- **Problem to work on**: The only acceptable reply is the number of lines in the material below that hold "cells".
[Exercise input]
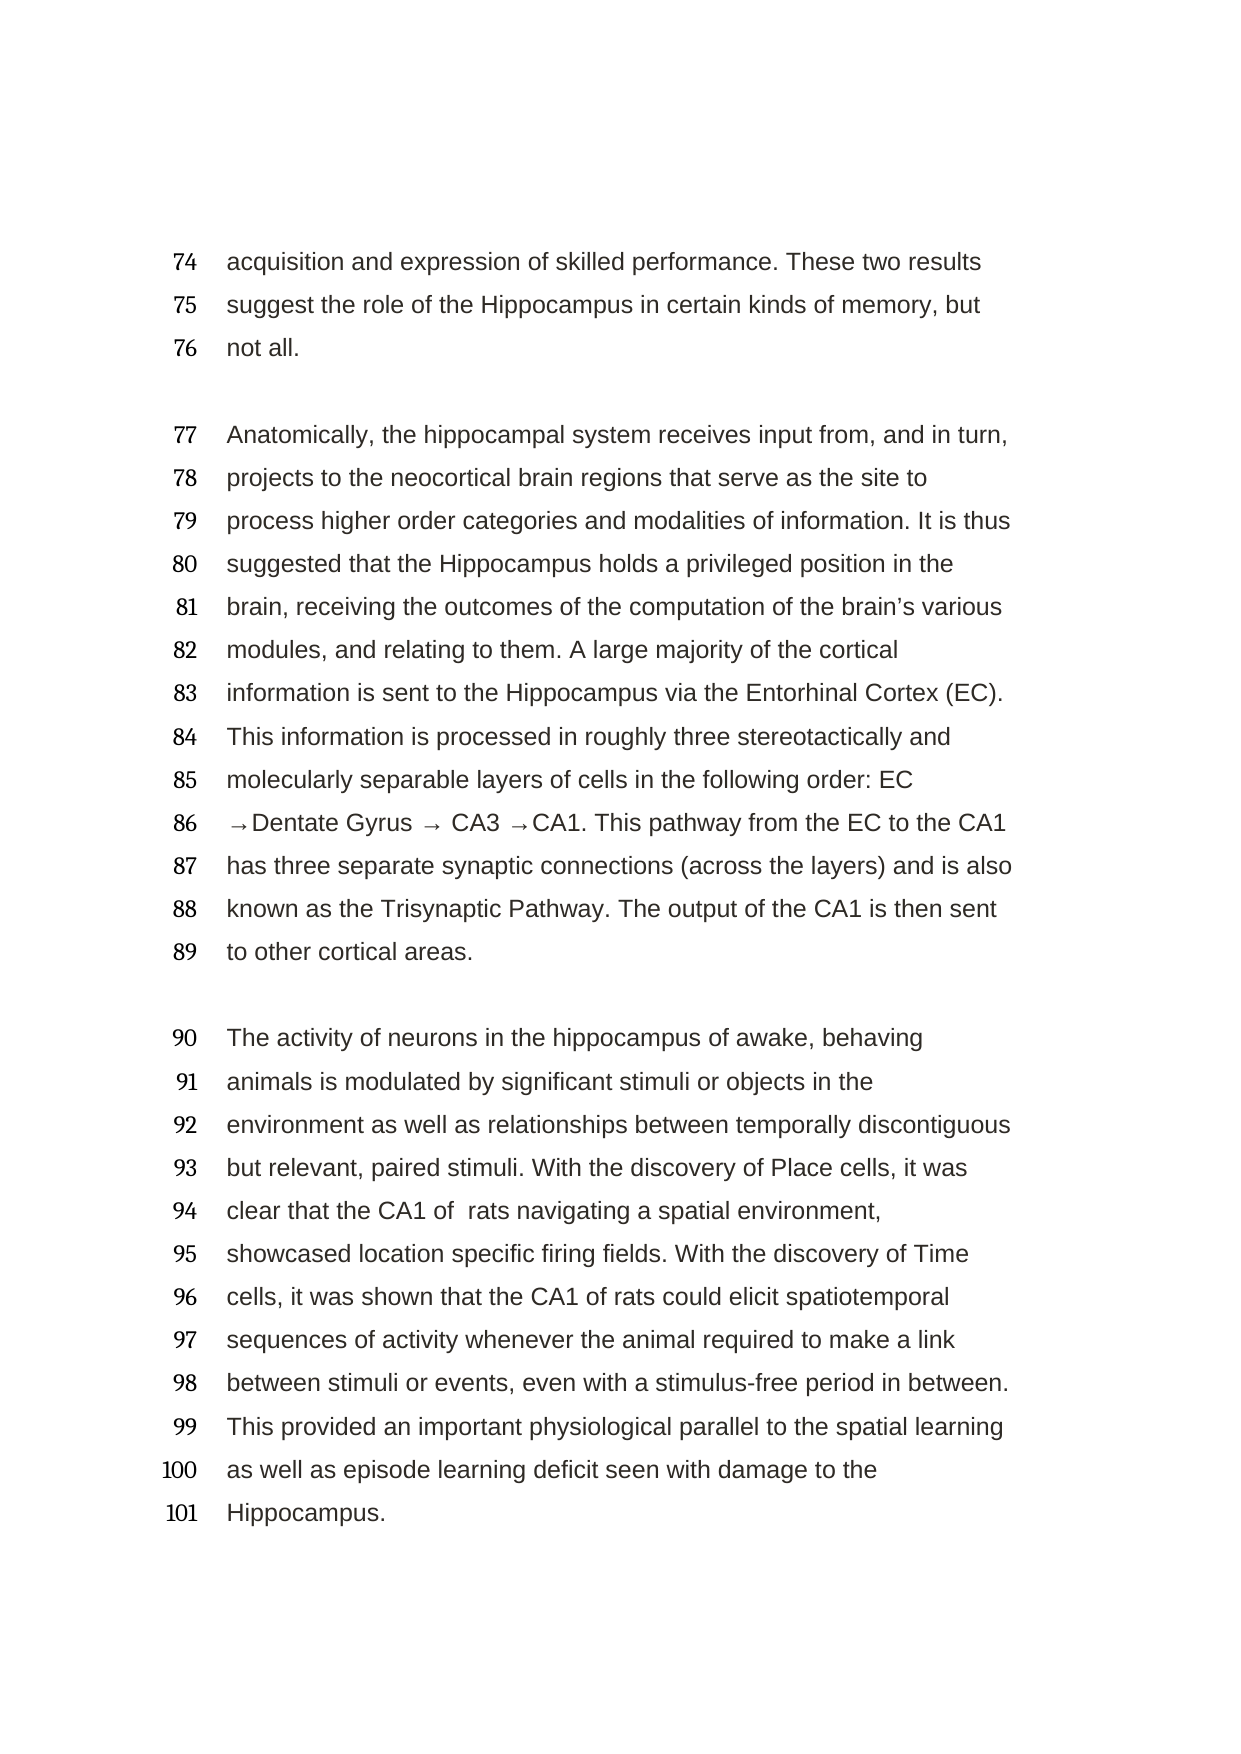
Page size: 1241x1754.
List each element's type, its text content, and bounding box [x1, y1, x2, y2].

text Anatomically, the hippocampal system receives input from, and in turn, projects to the neocortical brain regions that serve as the site to process higher order categories and modalities of information. It is thus suggested that the Hippocampus holds a privileged position in the brain, receiving the outcomes of the computation of the brain’s various modules, and relating to them. A large majority of the cortical information is sent to the Hippocampus via the Entorhinal Cortex (EC). This information is processed in roughly three stereotactically and molecularly separable layers of cells in the following order: EC →Dentate Gyrus → CA3 →CA1. This pathway from the EC to the CA1 has three separate synaptic connections (across the layers) and is also known as the Trisynaptic Pathway. The output of the CA1 is then sent to other cortical areas. [226, 420, 1014, 966]
text The activity of neurons in the hippocampus of awake, behaving animals is modulated by significant stimuli or objects in the environment as well as relationships between temporally discontiguous but relevant, paired stimuli. With the discovery of Place cells, it was clear that the CA1 of rats navigating a spatial environment, showcased location specific firing fields. With the discovery of Time cells, it was shown that the CA1 of rats could elicit spatiotemporal sequences of activity whenever the animal required to make a link between stimuli or events, even with a stimulus-free period in between. This provided an important physiological parallel to the spatial learning as well as episode learning deficit seen with damage to the Hippocampus. [226, 1023, 1014, 1527]
text acquisition and expression of skilled performance. These two results suggest the role of the Hippocampus in certain kinds of memory, but not all. [226, 247, 1014, 362]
[/Exercise input]
- **Exercise response**: 2